If there is one director worthy of retelling Roald Dahl’s sugar coated tale with a dark centre, then it is Tim Burton. This marriage of author and director is a perfect match as is the casting of Johnny Depp as the wildly eccentric Willy Wonka. Even though the 1971 classic ‘Willy Wonka and the Chocolate Factory’ has successfully entertained a number of generations of kids, this version is closer to the text of the original story.Freddie Highmore (Finding Neverland) stars as the honest and well-mannered Charlie Bucket who lives with his parents and both sets of grandparents in a house that is falling down around them. One day the world wakes up to the news that chocolate maker extraordinaire Willy Wonka has concealed gold tickets within 5 of his chocolate bars with the prize being a full day tour of his mysterious chocolate factory. Against all odds Charlie is one of the lucky winners as are Augustus Gloop, a glutinous boy from Germany; Veruca Salt, a spoilt brat from a rich family; Violet Beauragade, an obsessive over-achiever as well as the television and violent video game obsessed Mike Teavee.
No one has had access to Willy Wonka’s chocolate factory since he closed the door many years ago after spys amongst his workers sold recipes for his famous treats and it has remained a mystery as to how he has continued to produce huge amounts of candy. When the children and their guardians meet Mr Wonka they discover a pale, wide-eyed, at times irritable, emotionally detached and very strange man in a top hat. It is announced that, aside from the tour of the factory, one of the five children will receive a special prize at the end of the tour. Even though it is not revealed as to what the prize actually is, it still puts all of the children, except Charlie, into a fiercely competitive competition that will bring out the worst in them as well as bringing about their own reprisal for being so greedy.

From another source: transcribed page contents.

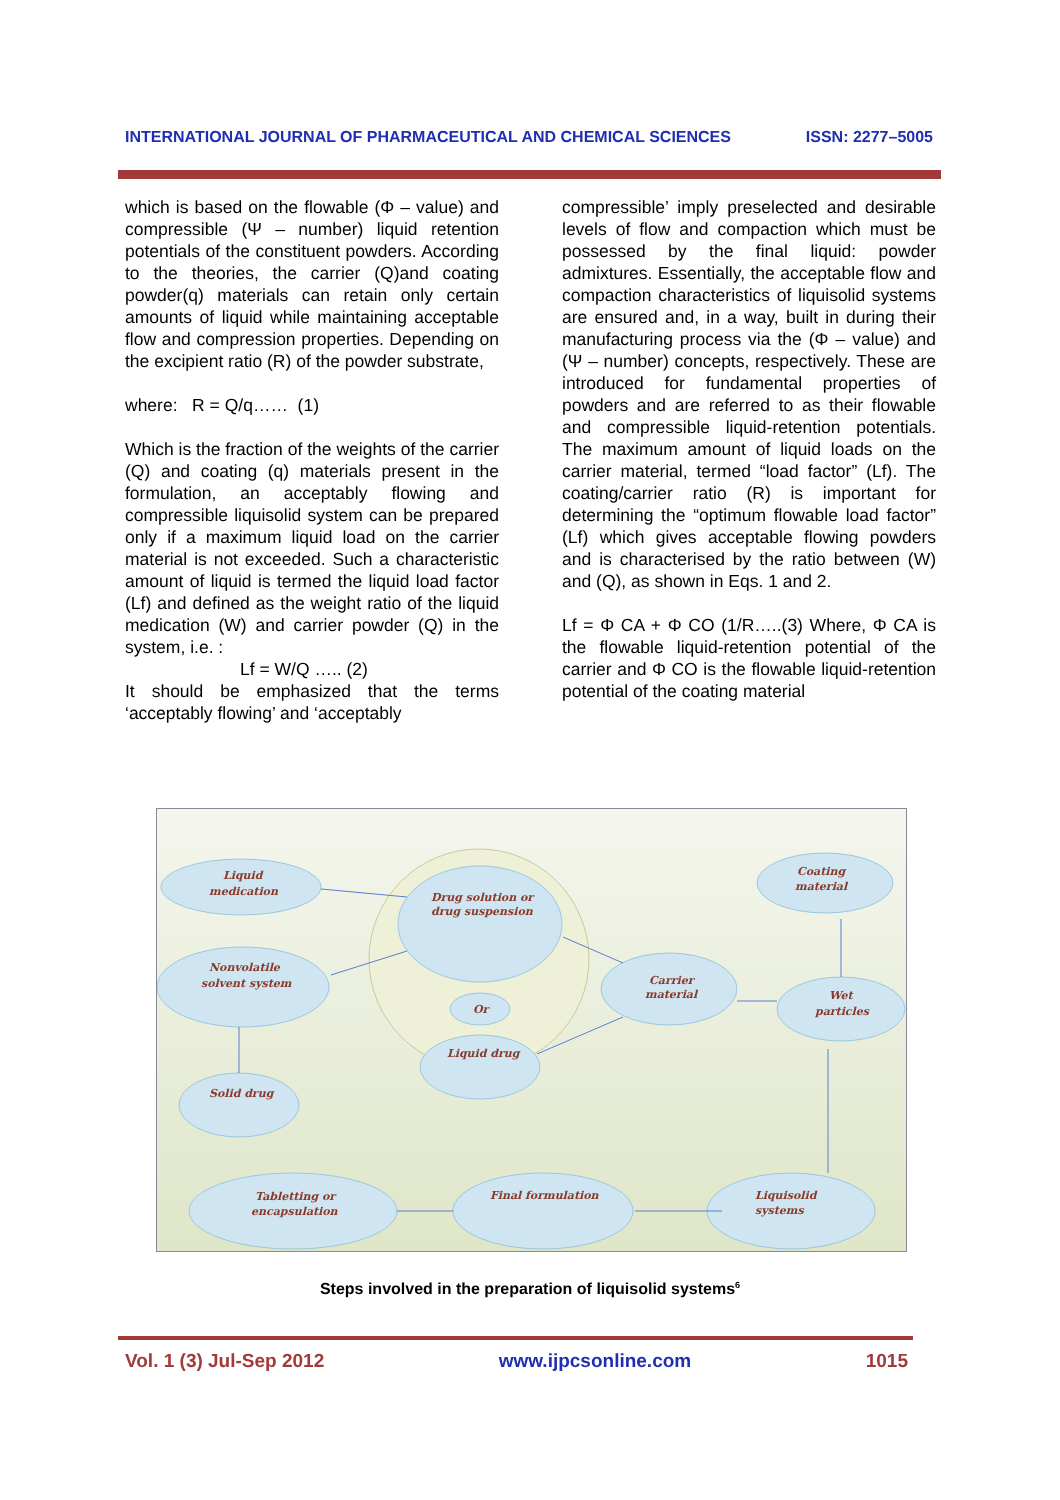INTERNATIONAL JOURNAL OF PHARMACEUTICAL AND CHEMICAL SCIENCES ISSN: 2277–5005
which is based on the flowable (Φ – value) and compressible (Ψ – number) liquid retention potentials of the constituent powders. According to the theories, the carrier (Q)and coating powder(q) materials can retain only certain amounts of liquid while maintaining acceptable flow and compression properties. Depending on the excipient ratio (R) of the powder substrate,
where: R = Q/q…… (1)
Which is the fraction of the weights of the carrier (Q) and coating (q) materials present in the formulation, an acceptably flowing and compressible liquisolid system can be prepared only if a maximum liquid load on the carrier material is not exceeded. Such a characteristic amount of liquid is termed the liquid load factor (Lf) and defined as the weight ratio of the liquid medication (W) and carrier powder (Q) in the system, i.e. :
Lf = W/Q ….. (2)
It should be emphasized that the terms ‘acceptably flowing’ and ‘acceptably
compressible’ imply preselected and desirable levels of flow and compaction which must be possessed by the final liquid: powder admixtures. Essentially, the acceptable flow and compaction characteristics of liquisolid systems are ensured and, in a way, built in during their manufacturing process via the (Φ – value) and (Ψ – number) concepts, respectively. These are introduced for fundamental properties of powders and are referred to as their flowable and compressible liquid-retention potentials. The maximum amount of liquid loads on the carrier material, termed “load factor” (Lf). The coating/carrier ratio (R) is important for determining the “optimum flowable load factor” (Lf) which gives acceptable flowing powders and is characterised by the ratio between (W) and (Q), as shown in Eqs. 1 and 2.
Lf = Φ CA + Φ CO (1/R…..(3) Where, Φ CA is the flowable liquid-retention potential of the carrier and Φ CO is the flowable liquid-retention potential of the coating material
Liquid
medication
Nonvolatile
solvent system
Solid drug
Drug solution or
drug suspension
Or
Liquid drug
Carrier
material
Coating
material
Wet
particles
Tabletting or
encapsulation
Final formulation
Liquisolid
systems
Steps involved in the preparation of liquisolid systems<sup>6</sup>
Vol. 1 (3) Jul-Sep 2012 www.ijpcsonline.com 1015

Dahl’s story of Charlie and the Chocolate Factory has allowed Tim Burton’s creativity and visual flair to go into overdrive. The set design and costuming are like a child’s dream has come to life on the screen which is embellished with a whimsical score by Danny Elfman (The Simpsons, Big Fish). Johnny Depp has become a master at playing eccentric oddballs and does another fantastic job here – delivering a much more bizarre and menacing Wonka than Gene Wilder did in the previous film version. Freddie Highmore plays Charlie brilliantly and once again the strength of his performance is impressive for such a young actor. David Kelly (Waking Ned Divine) is wonderful as Grandpa Joe and the casting of Deep Roy as all of the Oompa Loompas is hilarious, especially when he is hamming it up in the musical sequences. John August’s screenplay is superbly written and allows for much deeper insight into Wonka’s past than the 1971 version.If your kids like their movies with a dash of the dark side then Tim Burton’s Charlie and the Chocolate Factory will be just the ticket. It is also comes highly recommended for all of the ‘big kids’ out there too.